Records provided below:

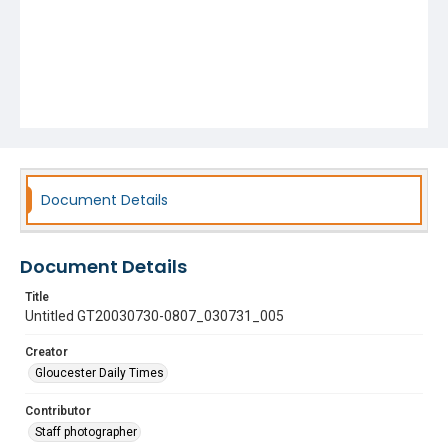
Document Details
Document Details
Title
Untitled GT20030730-0807_030731_005
Creator
Gloucester Daily Times
Contributor
Staff photographer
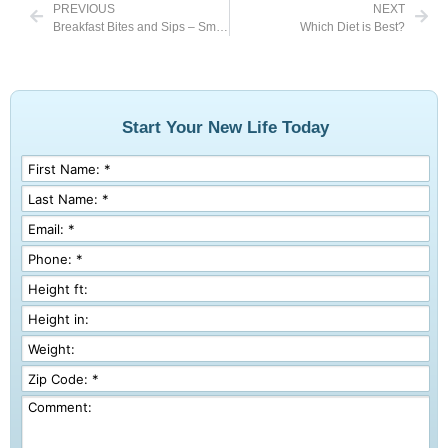
PREVIOUS
NEXT
Breakfast Bites and Sips – Smoothies
Which Diet is Best?
Start Your New Life Today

End of Records provided.

§ Activity
Lines from the one containing "Breakfast Bites and Sips – Smoothies" through the end of the entries above must be copied exactly; include both ends and no other lines.

§ Task output
Breakfast Bites and Sips – Smoothies
Which Diet is Best?
Start Your New Life Today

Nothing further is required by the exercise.